FCC RegUpdate

On September 8, 2023, the Financial Crimes Enforcement Network (FinCEN) issued an alert regarding a virtual currency scam known as ‘Pig Butchering.’ Scammers employ ‘butchering’ or ‘slaughtering’ tactics to steal victims’ assets, causing both financial and emotional harm. They often convince victims to invest in virtual currencies or participate in exchange schemes.
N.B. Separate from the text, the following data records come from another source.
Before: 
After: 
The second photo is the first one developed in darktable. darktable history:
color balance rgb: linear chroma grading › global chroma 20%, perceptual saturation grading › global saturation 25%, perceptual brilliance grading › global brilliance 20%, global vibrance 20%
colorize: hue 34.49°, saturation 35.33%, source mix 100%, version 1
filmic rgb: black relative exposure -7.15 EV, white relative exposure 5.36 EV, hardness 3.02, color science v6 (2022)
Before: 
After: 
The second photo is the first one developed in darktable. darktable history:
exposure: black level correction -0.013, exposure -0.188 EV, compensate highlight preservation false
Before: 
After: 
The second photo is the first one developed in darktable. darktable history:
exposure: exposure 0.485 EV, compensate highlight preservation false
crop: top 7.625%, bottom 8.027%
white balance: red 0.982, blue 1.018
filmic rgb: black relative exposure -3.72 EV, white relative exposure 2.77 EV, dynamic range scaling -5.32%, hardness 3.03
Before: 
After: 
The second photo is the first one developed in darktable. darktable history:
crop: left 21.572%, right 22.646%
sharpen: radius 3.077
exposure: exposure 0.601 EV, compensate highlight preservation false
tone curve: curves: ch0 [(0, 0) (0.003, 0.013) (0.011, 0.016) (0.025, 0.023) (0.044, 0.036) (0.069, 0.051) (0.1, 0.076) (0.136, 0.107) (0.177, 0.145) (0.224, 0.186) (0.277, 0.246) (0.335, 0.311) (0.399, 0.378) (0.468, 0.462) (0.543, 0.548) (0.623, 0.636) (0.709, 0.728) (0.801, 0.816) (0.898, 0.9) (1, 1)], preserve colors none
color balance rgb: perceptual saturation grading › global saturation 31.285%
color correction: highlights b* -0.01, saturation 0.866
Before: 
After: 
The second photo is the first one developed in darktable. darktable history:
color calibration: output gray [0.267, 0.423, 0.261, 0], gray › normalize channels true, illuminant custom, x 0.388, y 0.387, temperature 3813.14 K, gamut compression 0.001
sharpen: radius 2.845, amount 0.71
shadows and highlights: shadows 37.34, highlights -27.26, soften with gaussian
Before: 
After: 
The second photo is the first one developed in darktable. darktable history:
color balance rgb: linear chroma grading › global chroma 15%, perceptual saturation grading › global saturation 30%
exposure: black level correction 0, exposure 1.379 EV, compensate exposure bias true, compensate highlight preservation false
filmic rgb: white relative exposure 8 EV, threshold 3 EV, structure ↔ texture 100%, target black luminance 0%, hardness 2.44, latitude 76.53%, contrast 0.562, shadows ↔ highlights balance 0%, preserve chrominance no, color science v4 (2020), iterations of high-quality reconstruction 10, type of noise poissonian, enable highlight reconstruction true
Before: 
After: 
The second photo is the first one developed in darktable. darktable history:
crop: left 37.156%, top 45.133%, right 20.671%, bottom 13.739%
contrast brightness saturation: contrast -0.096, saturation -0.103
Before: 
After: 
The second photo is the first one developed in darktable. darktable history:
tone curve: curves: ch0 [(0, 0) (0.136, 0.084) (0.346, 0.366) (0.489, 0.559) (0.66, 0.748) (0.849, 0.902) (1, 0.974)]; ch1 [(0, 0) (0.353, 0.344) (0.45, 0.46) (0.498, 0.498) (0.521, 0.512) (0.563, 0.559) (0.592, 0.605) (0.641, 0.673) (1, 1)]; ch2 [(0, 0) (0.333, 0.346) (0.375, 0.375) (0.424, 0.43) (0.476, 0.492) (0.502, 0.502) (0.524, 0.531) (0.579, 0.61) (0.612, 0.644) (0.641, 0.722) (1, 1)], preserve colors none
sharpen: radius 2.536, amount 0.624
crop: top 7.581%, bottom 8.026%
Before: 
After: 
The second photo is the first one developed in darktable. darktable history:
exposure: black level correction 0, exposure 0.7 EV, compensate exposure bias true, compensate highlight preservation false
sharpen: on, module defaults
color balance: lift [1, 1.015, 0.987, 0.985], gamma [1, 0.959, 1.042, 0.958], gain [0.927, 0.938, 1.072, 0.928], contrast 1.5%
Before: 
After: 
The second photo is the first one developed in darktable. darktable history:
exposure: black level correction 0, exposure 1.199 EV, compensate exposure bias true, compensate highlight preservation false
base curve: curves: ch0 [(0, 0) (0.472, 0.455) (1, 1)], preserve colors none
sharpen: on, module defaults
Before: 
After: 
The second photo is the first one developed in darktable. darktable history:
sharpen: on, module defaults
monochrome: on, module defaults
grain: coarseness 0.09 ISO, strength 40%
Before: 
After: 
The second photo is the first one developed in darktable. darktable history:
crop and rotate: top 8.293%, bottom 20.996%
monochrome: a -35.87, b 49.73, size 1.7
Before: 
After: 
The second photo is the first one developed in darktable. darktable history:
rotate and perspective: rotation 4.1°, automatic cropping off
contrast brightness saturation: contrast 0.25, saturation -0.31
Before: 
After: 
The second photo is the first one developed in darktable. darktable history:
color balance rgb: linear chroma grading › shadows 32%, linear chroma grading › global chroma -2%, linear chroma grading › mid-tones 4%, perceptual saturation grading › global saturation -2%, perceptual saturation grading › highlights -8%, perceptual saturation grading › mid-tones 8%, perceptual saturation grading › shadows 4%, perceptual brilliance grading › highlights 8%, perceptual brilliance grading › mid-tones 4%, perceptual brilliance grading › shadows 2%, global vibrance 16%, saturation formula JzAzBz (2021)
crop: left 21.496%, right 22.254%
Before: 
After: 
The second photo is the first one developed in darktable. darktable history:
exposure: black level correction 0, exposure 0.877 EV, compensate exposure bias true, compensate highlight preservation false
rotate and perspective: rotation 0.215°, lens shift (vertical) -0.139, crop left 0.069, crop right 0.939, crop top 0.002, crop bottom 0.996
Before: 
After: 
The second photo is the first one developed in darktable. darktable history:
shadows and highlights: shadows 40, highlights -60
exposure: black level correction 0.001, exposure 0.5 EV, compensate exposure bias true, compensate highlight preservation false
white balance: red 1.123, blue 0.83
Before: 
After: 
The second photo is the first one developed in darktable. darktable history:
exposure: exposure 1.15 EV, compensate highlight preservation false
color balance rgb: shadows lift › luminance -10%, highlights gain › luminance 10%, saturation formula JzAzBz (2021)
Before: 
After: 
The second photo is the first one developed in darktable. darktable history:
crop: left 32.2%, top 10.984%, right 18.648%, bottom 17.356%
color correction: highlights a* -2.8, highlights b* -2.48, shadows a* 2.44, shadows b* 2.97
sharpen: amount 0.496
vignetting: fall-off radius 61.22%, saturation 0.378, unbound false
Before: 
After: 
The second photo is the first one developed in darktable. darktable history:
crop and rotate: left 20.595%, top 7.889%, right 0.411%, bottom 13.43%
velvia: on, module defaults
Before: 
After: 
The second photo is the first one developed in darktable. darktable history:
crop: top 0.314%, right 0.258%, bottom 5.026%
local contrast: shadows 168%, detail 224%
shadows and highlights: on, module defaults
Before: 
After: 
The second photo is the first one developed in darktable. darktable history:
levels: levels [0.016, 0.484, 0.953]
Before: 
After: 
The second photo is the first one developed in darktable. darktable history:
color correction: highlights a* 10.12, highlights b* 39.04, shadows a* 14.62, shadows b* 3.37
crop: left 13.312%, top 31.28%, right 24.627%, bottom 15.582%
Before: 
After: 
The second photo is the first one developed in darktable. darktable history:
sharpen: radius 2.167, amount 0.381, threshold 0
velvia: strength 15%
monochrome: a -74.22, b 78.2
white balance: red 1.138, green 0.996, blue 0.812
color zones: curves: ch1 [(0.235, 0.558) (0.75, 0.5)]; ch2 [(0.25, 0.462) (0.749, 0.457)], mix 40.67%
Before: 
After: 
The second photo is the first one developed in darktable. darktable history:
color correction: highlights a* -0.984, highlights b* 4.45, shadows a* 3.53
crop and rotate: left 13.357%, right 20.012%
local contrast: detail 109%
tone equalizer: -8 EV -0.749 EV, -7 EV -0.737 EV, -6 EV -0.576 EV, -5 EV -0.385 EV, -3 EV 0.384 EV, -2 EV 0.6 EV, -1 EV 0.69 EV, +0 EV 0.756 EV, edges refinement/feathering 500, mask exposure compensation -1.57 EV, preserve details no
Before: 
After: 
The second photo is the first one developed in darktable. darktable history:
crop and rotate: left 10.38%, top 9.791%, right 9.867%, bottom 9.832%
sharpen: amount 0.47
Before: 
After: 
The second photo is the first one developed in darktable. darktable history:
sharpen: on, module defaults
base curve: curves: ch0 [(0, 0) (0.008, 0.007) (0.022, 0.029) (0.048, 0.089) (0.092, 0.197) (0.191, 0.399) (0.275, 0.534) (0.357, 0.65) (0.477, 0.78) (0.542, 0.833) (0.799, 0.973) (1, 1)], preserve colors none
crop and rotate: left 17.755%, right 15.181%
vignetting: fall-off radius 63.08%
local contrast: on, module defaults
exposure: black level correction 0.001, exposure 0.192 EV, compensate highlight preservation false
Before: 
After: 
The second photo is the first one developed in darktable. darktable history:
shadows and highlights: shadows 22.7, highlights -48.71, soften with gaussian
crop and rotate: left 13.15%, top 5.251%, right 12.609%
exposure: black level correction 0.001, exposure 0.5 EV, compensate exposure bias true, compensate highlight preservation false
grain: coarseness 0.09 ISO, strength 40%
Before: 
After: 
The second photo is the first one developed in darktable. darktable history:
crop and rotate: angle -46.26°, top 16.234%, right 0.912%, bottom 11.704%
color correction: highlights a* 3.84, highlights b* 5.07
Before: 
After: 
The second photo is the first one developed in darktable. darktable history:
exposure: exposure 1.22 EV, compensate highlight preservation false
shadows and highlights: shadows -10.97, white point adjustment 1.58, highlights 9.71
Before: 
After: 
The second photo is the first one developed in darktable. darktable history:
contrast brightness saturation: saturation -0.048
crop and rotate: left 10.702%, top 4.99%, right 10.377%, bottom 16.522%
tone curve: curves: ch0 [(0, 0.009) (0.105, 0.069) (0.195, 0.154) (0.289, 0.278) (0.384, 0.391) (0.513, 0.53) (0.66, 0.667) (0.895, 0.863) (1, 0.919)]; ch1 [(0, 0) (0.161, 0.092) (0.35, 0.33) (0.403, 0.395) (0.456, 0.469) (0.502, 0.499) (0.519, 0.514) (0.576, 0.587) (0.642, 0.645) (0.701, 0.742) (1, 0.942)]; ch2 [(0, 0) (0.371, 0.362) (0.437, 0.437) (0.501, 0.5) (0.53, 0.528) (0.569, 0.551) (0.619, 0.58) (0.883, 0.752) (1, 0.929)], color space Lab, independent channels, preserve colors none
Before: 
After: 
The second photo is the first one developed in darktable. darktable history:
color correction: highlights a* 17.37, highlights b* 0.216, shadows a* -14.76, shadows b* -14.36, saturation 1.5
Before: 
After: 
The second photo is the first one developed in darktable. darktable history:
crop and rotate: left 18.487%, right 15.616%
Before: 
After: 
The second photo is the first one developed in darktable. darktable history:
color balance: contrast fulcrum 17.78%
Here are the key indicators of potential scams:

Behavioral Red Flags:

  • Customers with no prior experience in virtual currency attempt to exchange large amounts of fiat currency or initiate high-value transfers to virtual asset platforms (VASPs).
  • A customer expresses interest in significant returns from an investment opportunity involving virtual currency, introduced by a new contact who approached them unsolicited online or via text message.
  • An individual instructs a customer to exchange fiat currency for virtual currency at a kiosk and deposit the virtual currency at a specified address.
  • A customer appears distressed or anxious about accessing funds to meet the demands or timeline of a virtual currency investment opportunity.

Financial Red Flags:

  • A customer liquidates savings accounts before maturity, such as deposit certificates, and attempts to wire the fiat currency to a Virtual Asset Transfer or exchange it for virtual currency.
  • A customer obtains a HELOC, home equity loan, or second mortgage, which can be used to purchase virtual currency or be wired to a Virtual Asset Service (VAS).
  • A customer receives a deposit of virtual currency slightly above their previous transfer amount, followed by larger outgoing transfers.
  • Inactive or limited accounts with large balances consistently show significant withdrawals of money, often transferred to a VASP or exchanged for virtual currency.
  • A customer sends multiple electronic funds transfers (EFTs) or wire transfers to a VASP or sends part of their available balance from an account or wallet they maintain with a VASP and notes that the transaction is for ‘taxes,’ ‘fees,’ or ‘penalties.’
  • A customer with a short history of small EFTs to a VASP abruptly stops sending EFTs and sends high-value wire transfers to holding companies, limited liability corporations, and individuals.

Technical Red Flags:

  • System monitoring reveals that customer accounts are frequently accessed using unique IP addresses, device IDs, or geographies, with logins from various device IDs and names, contradicting typical patterns.
  • A customer is reportedly investing in virtual currency through a service with a poorly written website, dubious customer testimonials, and amateurish design.
  • A customer encounters a website claiming to be a legitimate VASP but displays warning signs like misspelled domain names.
  • A customer reports downloading an application from a third-party website rather than a reputable third-party store or a device manufacturer’s official store.